- PASSAGE -
========================================

Secondly point being made is this, is that after each one of these instances occurred, there was an obvious kneejerk optimism that resulted from it. After Bear Stearns, for a period of time, all the talking heads on TV said this was the greatest thing necessary, greatest thing possible. That lasted for about a week to 10 days and was gone.

Same thing happened, kneejerk optimism, after the GSEs. That lasted for a short period of time. It would have occurred after this instance, just this past week, but for the fact that you had the circumstances occurring of a breaking of the buck, which sent some sort of trauma through the marketplace, so you did not see that optimism right afterwards, but it would have occurred here as well.

The problem therefore is clear that just by taking these actions, as the Fed and the Treasury have taken in the past, has not addressed the fundamental underlying problems in the economy.

Now, Jeb has already alluded to some of them. And that is the tax rate policies. And Jeb and others here can speak more on that, as far as the economic growth package and other tax packages that the RSC has already put forth, as far as addressing capital gains tax, corporate taxes and expensing, what have you, which would go a long way to addressing the fundamentals for what has occurred over the last six months, since March 14th, when the Fed became involved here. None of these fundamental issues have been addressed.

The third point to be made here is this, that in addition to the work going forward that this letter would do, to encourage the administration not to take these actions in the future, we have dropped in a bill last night, a bipartisan piece of legislation, that would set a select committee to investigate both prospectively and retrospectively.

To look back retrospectively to see essentially how we got here, what role government and politics played in here, the chasing of the dollar, if you will, the campaign dollar and the foundational dollar contribution, how that may have impacted the effect on putting in place proper regulation and oversight in some of these institutions and prospectively to see what should be done in the future, to make sure that we're not put in this place in the future.

And with that, again, I commend my colleagues for the work and leadership that they have already taken on this. And one of the leaders in this area is the gentleman from Florida, Mr. Feeney.

REP. FEENEY: Thanks, Mr. Garrett. And to my colleagues, I'll note the irony that a hundred or so years ago, a lot of Americans thought the buggy whip industry was too big to fail. And perhaps bailouts would have protected the buggy whip industry from the auto industry and other innovations.

The other irony is that it was JPMorgan, the major central banker in America, before there was a Federal Reserve, that was bailing us out of credit crisis. As Morgan Stanley today apparently is looking for ways to get help out of its crisis, the questions remains. If there's no private sector left to bail out the taxpayer, and the taxpayers are the lenders of last resort, who bails out the taxpayer?

========================================

- INFORMATION PROVIDED -
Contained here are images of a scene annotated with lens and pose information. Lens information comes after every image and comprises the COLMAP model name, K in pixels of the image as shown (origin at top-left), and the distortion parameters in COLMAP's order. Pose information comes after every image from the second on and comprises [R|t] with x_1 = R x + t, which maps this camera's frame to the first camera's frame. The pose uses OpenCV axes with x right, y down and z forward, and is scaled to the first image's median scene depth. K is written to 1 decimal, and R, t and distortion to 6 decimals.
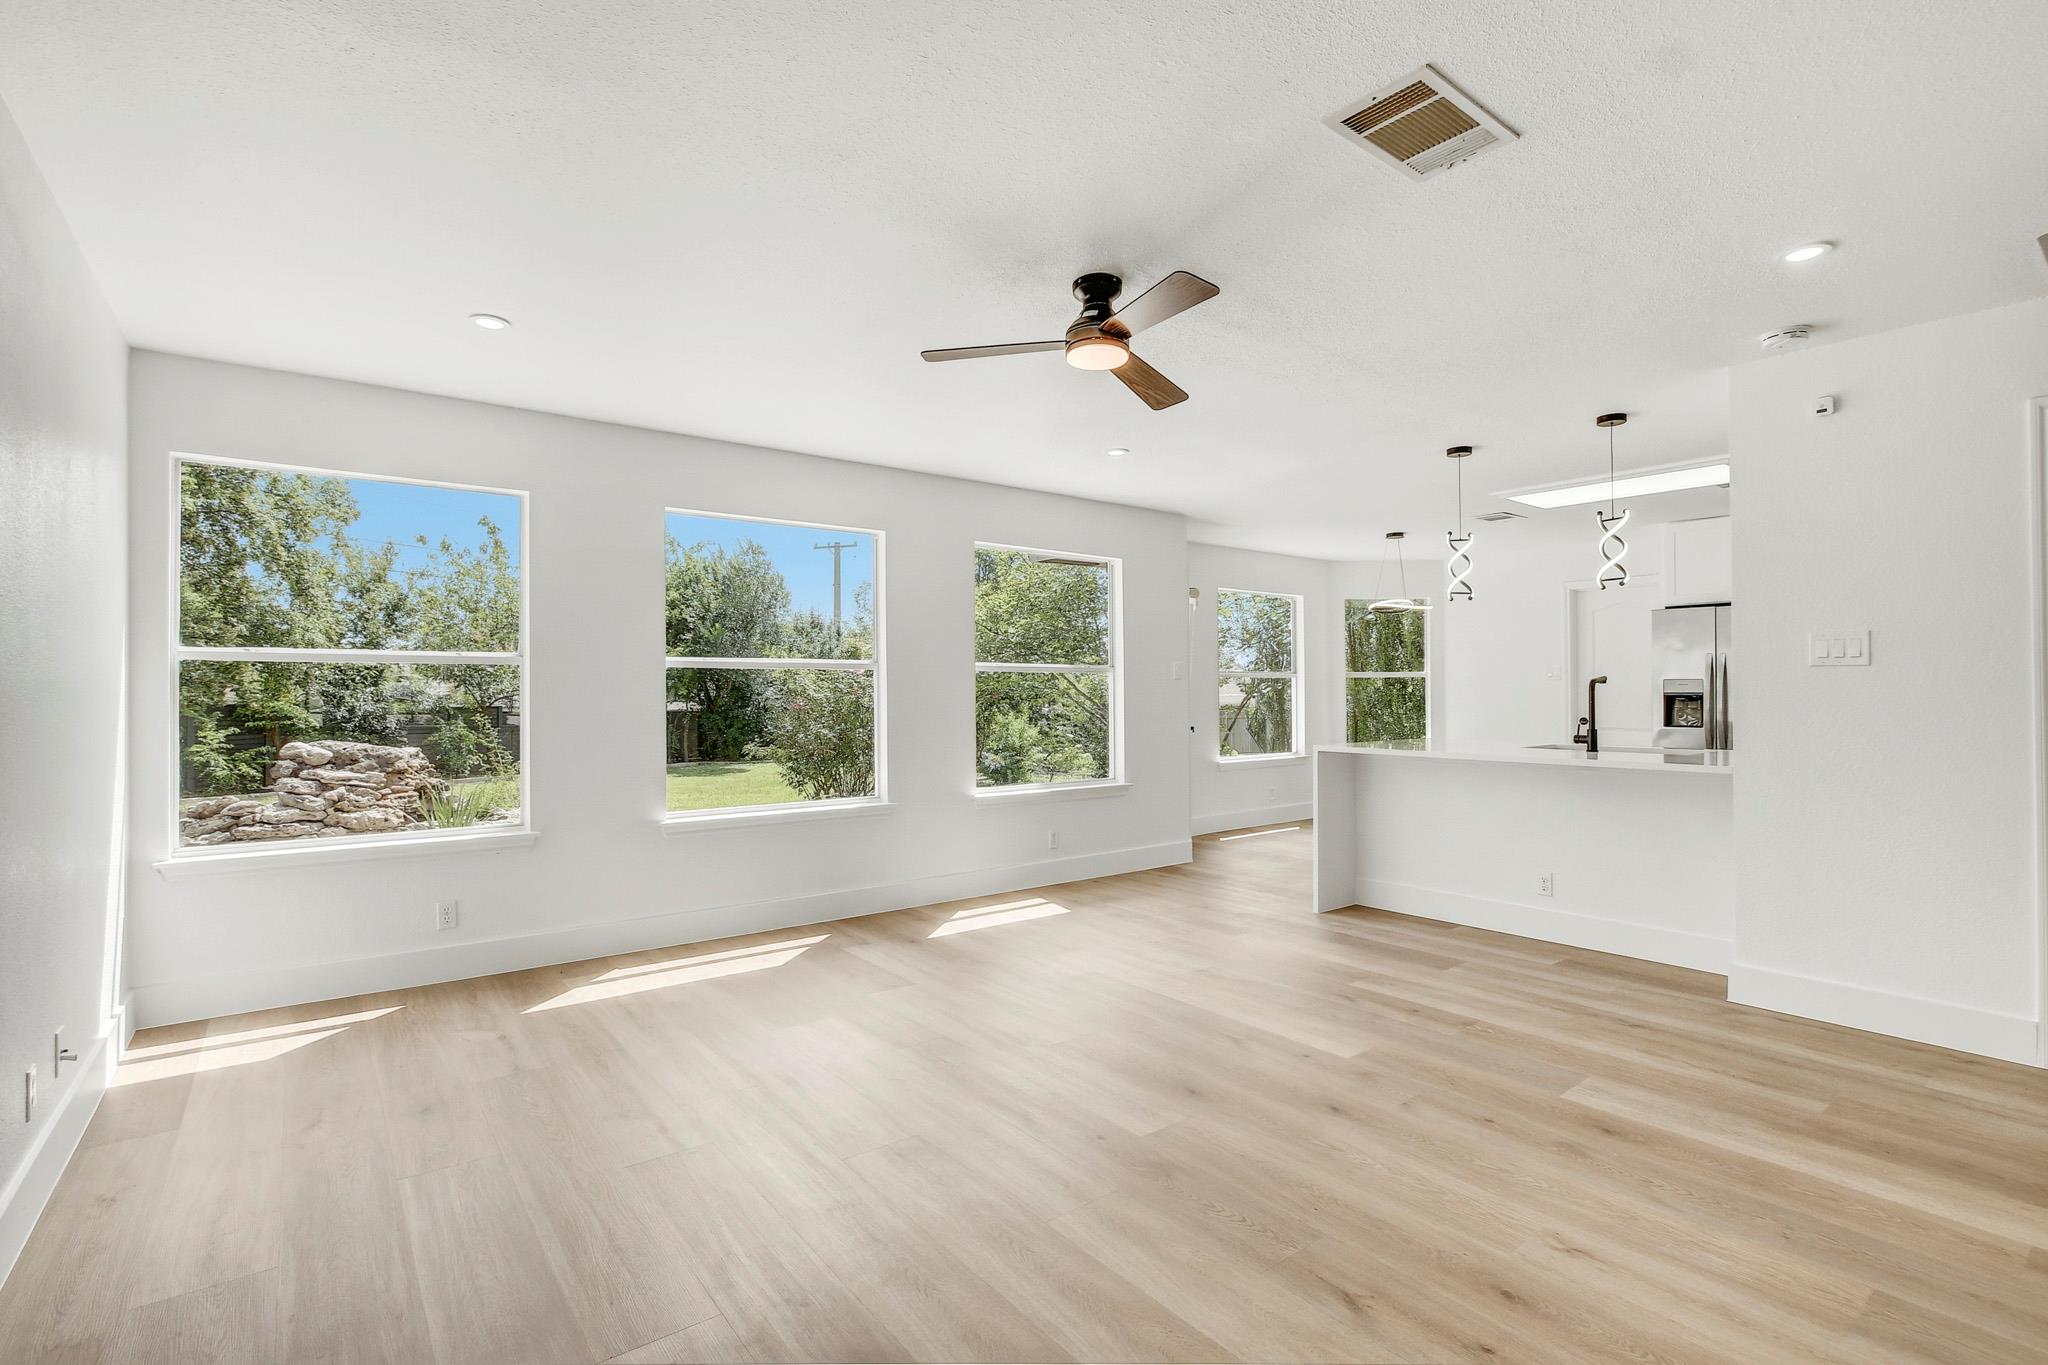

========================================

- PROBLEM DESCRIPTION -
Write the next part of the congressional remarks on the bailouts, picking up after their final sentence. The material above is separate from the remarks on the bailouts.

- RESPONSE -
There's simply nobody left on the hook when, as was said earlier, you have privatized all of the risk-taking, encouraged people to take risk in search of higher returns or higher rewards, for Wall Street executives, and you have socialized, on the back of hard-working, prudent and responsible taxpayers, all of the risk.

So the rewards are privatized, the risk is socialized, and now it's the average man and woman or small-businessperson that is being asked to bail out and pay for the adventurous pursuits of Wall Street speculators and investors.

I will also say that the people in this room have been prescient in a number of regards. It's the people in this room that have said for a long time that Fannie Mae and Freddie Mac needed to be reformed, if not absolutely privatized; we needed to completely do away with the implied guarantee. The moral hazard that we have talked about, when you come in and bail people that have behaved irresponsibly out, means that the next day more people will be encouraged to take these risks. Where is the line drawn? One of the questions we have is that there is an ad hoc crisis administration, where tens or hundreds of billions of dollars is put on the line without any real rationale or transparency for the American taxpayer who is expected to do this.

And finally I will say, speaking about a history lesson, every single major market collapse in the United States and other free markets in history has been preceded by a easing of credit, easy money, and then followed by a credit contraction which prolonged the crisis. It also, if you look at the 1929 episode after the stock market bubble -- this was, you know, the most recent problem, was preceded by a subprime mortgage bubble.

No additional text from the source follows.